A land swap that some view as critical to the revitalization of Reston’s Lake Anne community is moving ahead.
The Reston Association Board of Directors gave initial approval to an agreement with developer Republic Family of Companies, operating as Lake Anne Development Partners, to trade two 1-acre pieces of land.
Many Reston residents said they object to the RA giving up a heavily treed piece of land and allowing a parking garage to be built there.
Fairfax County has entered into a public-private partnership with Republic to redevelop the Crescent apartments, which the county currently owns, and to complete some other improvements to the Lake Anne Plaza area.
The RA-owned land in question is the best site for a 120-space parking garage, said David Peter, president and CEO of Republic Land Development and Republic Urban Properties. The company examined 11 different options before determining that the site was the only feasible option, he said.
“A renewed Lake Anne needs better parking than it has today,” Peter said. The preferred location “keeps all parking clustered along one road for easy access. It is also in line with [retail] industry standards.”
This makes it the most beneficial location for the current merchants at Lake Anne, who hope to see an increase in business with the redevelopment.
“Please remember that this garage is for the current merchants,” he said. “Our intent is to get them healthy before any of the other development on their existing parking lots gets going.”
Opponents of the land swap said that they believe the developer could find a better solution, if pushed, rather than clearing the stand of mature trees on the RA property.
The association counts environmental and tree preservation among its chief priorities, and many of the RA members speaking at a Thursday hearing said they are upset the board would consider setting these principles aside.
“Those trees belong to me and every other RA member,” said resident Diane Lewis. “I did not agree to give them away for somebody else’s benefit.”
Opponents of the swap said that the land the RA will get in exchange, a 1.1-acre parcel along Baron Cameron Road, is much lower quality and not something that would be developed under any circumstances.

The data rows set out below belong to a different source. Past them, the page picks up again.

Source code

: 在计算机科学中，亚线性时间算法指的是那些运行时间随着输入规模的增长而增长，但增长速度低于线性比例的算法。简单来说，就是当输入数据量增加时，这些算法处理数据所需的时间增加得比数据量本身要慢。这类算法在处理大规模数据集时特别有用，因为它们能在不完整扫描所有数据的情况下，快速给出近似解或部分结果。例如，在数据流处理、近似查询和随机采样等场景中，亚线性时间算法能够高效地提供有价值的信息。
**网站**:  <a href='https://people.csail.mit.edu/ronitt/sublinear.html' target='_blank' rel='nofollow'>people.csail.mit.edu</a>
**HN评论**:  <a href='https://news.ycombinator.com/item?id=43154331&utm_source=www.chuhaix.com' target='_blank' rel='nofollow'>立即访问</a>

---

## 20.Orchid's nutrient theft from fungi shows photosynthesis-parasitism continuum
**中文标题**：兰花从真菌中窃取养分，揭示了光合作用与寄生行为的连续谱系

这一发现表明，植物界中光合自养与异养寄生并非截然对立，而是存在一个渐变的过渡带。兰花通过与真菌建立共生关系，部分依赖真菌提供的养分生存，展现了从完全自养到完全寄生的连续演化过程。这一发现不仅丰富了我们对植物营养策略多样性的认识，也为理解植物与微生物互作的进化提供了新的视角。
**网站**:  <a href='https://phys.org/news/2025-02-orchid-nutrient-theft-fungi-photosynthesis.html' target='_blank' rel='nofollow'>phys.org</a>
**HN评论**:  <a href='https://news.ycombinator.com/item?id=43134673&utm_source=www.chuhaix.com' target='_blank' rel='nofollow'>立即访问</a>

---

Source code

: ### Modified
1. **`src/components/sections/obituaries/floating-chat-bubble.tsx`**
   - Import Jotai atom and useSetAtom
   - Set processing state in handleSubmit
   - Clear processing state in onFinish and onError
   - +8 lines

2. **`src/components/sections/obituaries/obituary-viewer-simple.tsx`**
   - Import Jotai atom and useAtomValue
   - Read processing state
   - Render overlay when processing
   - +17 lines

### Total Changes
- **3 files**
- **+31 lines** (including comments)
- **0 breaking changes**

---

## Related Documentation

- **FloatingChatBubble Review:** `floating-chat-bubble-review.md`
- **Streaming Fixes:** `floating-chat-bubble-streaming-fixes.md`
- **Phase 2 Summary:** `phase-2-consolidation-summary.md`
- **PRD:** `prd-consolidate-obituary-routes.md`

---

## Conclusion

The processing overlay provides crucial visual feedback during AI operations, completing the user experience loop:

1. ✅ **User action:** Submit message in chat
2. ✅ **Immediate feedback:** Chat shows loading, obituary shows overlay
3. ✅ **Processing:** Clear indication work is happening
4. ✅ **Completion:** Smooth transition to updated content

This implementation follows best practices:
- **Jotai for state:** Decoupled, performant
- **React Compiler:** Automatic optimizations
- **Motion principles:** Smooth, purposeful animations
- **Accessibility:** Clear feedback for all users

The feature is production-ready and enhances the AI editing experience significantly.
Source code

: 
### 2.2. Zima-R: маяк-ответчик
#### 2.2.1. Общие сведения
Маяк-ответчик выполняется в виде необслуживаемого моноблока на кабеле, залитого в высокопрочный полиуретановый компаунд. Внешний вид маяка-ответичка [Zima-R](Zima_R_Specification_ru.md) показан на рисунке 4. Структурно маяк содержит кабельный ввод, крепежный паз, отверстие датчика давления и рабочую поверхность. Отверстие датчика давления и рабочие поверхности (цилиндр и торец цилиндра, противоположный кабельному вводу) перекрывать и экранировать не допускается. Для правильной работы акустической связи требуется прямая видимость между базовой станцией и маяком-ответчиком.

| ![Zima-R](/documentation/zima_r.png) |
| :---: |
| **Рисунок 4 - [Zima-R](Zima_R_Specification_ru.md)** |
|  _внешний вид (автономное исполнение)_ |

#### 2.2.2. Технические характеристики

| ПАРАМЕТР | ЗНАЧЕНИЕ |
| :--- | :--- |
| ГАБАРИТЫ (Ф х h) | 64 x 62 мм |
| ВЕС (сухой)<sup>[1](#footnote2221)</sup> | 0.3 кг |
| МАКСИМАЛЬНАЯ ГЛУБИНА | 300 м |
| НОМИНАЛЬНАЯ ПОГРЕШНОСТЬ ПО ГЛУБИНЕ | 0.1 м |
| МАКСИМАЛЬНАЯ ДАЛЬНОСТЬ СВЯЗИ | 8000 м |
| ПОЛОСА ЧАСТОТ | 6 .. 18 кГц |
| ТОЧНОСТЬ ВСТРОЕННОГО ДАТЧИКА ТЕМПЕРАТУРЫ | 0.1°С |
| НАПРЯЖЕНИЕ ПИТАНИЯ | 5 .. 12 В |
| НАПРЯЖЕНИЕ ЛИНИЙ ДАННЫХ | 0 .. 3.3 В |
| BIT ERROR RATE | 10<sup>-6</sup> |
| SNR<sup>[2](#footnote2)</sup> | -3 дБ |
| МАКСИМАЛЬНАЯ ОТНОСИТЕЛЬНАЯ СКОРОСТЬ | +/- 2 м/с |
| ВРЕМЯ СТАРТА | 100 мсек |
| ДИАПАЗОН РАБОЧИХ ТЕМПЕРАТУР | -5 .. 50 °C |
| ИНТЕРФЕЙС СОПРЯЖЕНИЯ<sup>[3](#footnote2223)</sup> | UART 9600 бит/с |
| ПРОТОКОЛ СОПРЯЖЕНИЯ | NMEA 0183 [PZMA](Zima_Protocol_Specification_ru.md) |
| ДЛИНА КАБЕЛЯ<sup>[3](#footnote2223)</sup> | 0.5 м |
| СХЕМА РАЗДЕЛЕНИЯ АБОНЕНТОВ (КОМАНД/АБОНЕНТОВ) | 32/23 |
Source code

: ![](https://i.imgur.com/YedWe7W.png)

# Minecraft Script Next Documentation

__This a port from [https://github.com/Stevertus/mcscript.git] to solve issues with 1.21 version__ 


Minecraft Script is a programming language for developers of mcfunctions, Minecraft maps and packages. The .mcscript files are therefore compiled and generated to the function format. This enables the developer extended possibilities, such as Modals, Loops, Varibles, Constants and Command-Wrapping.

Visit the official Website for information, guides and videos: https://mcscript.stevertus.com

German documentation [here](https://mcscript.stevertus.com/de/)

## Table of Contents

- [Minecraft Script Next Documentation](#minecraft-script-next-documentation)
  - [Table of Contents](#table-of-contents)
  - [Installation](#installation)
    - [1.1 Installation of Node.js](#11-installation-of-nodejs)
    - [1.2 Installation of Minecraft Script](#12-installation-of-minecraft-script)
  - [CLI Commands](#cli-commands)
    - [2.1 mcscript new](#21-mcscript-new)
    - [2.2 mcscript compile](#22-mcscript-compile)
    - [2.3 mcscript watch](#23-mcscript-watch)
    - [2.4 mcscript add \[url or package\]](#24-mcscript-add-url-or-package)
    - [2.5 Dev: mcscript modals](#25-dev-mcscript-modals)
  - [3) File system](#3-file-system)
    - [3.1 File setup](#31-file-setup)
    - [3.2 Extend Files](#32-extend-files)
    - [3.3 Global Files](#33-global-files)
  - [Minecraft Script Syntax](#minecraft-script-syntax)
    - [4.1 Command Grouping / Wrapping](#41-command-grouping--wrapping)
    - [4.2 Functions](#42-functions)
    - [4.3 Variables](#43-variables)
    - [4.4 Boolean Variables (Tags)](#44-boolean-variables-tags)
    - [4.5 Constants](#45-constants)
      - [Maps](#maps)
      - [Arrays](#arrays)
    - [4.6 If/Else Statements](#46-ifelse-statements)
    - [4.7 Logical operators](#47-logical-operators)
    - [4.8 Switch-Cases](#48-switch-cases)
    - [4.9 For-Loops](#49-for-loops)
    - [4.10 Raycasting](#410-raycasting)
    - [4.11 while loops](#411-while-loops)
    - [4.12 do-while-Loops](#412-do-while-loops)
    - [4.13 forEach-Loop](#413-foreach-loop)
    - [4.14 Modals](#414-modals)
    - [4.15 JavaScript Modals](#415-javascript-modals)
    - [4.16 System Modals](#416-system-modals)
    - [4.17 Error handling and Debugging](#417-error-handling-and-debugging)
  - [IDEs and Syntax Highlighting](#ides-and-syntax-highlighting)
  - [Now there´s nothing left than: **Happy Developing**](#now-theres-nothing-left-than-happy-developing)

The choice between two competing RA priorities — revitalizing Lake Anne and protecting the environment — was a difficult one for RA Board of Directors members. Eve Thompson, who represents the Lake Anne-Tall Oaks area on the board, said the goals were in conflict with one another.
“As difficult as the trade-off is … all things in balance, I believe this is the right thing to do,” she said, although she ultimately abstained from the vote.
Republic made a number of changes to its proposal over the past month to try and appease those concerned about the environmental impacts and tree preservation, including shifting the location of the parking garage to preserve more trees and hiring an arborist to start preparing the trees now so that they are more likely to survive the construction disturbances and giving the RA $100,000 for future tree preservation or planting.